Chapter 6

ADVERTISING COUNCIL

The Advertising Council, 25 West 45th Street, New York 36, N. Y. (with offices at 203 North Wabash Avenue, Chicago; 1200 18th Street, N. W., Washington; 425 Bush Street, San Francisco) serves as a public relations operation to promote selected projects supported by the Council on Foreign Relations and its interlocking affiliates.

The Advertising Council was created in 1942 (then called War Advertising Council) as a tax-exempt, non-governmental agency to promote wartime programs of government: rationing, salvage, the selling of war bonds, and so on.

The Advertising Council's specific job was to effect close cooperation between governmental agencies and business firms using the media of mass communication. A governmental agency would bring a particular project (rationing, for example) to the Advertising Council, for help in "selling" the project to the public. The Council would enlist the aid of some advertising agency. The agency (giving its services for nothing, as a contribution to the war effort) would prepare signs, newspaper mats, advertising layouts, broadcasting kits and what not. The Advertising Council might then enlist the free services of a public relations firm to get this material into newspapers and magazines; get it inserted in the regular ads of business firms; get it broadcast, free, as public-service spot announcements by radio networks; get it inserted into regular commercials on radio broadcasts; get slogans and art work stamped on the envelopes and business forms of corporations.

The Advertising Council rendered a valuable service to advertisers, broadcasting organizations, and publishers. Everyone wanted to support projects that would help the war effort. The Advertising Council did the important job of screening–of presenting projects which were legitimate and urgent.

Even the advertising agencies and public relations firms, which contributed free services, profited from the arrangement. They earned experience and prestige as agencies which had prepared nationally successful campaigns.


The Advertising Council continued after the war to perform this same service–selecting, for free promotion, projects that are "importantly in the public interest." Indeed, the service is more valued in peace time than in war by many advertisers and broadcasting officials who are badgered to support countless causes and campaigns, most of which sound good but some of which may be objectionable. Investigating to screen the good from the bad is a major job. The Advertising Council does this job. The Council is respected by industry, by the public, and by government. It is safe to promote a project which the Advertising Council claims to be "importantly in the public interest."

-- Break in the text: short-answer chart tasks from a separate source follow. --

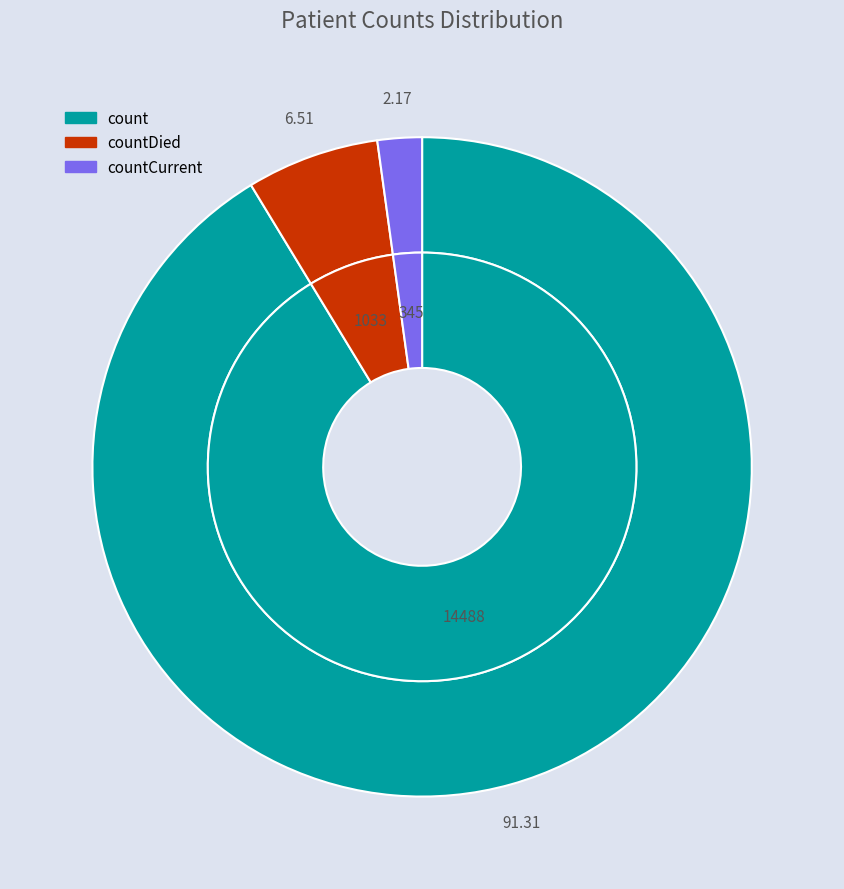

True or false: countDied accounts for 7% of the total.

True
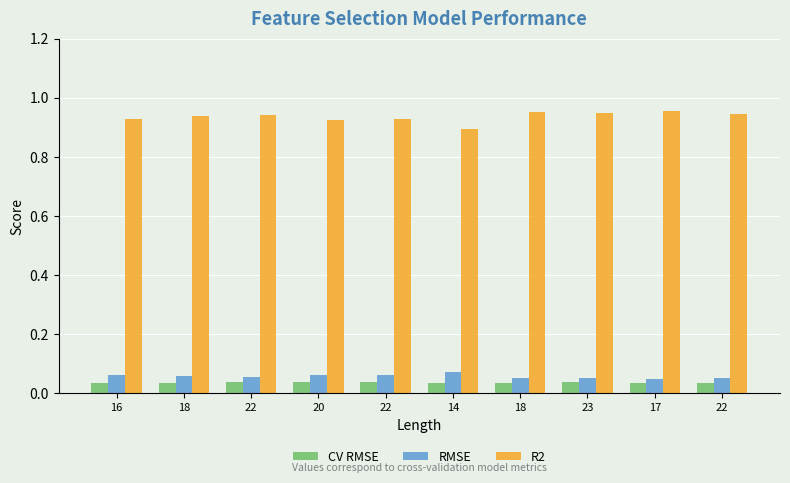

How many distinct data groups are displayed?

3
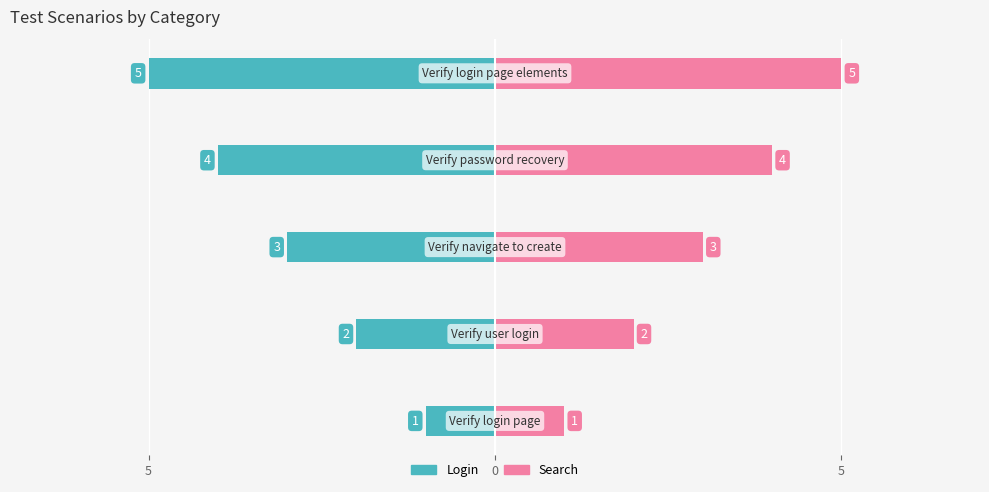

Rank the series by their average value, from highest to lowest.

Search, Login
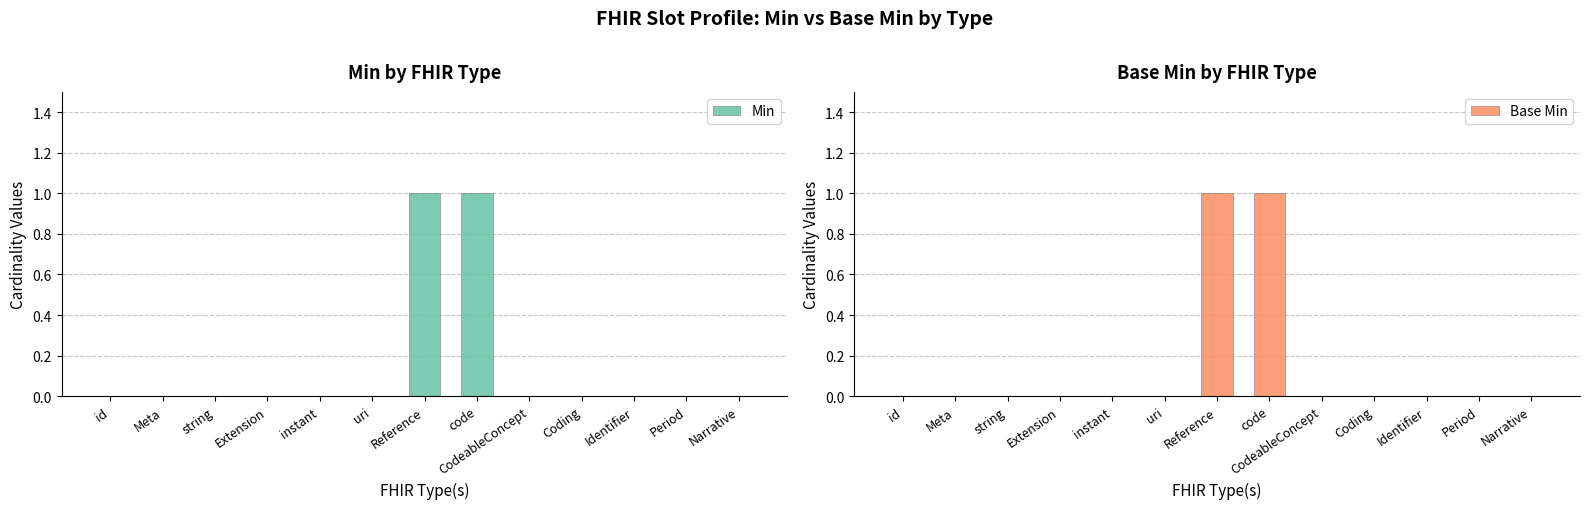

Between Extension and Narrative, which series saw the biggest shift?

Min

Thus, officials of the Advertising Council have become czars in a most important field. They arbitrarily decide what is, and what is not, in the public interest. When the Advertising Council "accepts" a project, the most proficient experts in the world–leading Madison Avenue people–go to work, without charge, to create (and saturate the media of mass communication with) the skillful propaganda that "sells" the project to the public.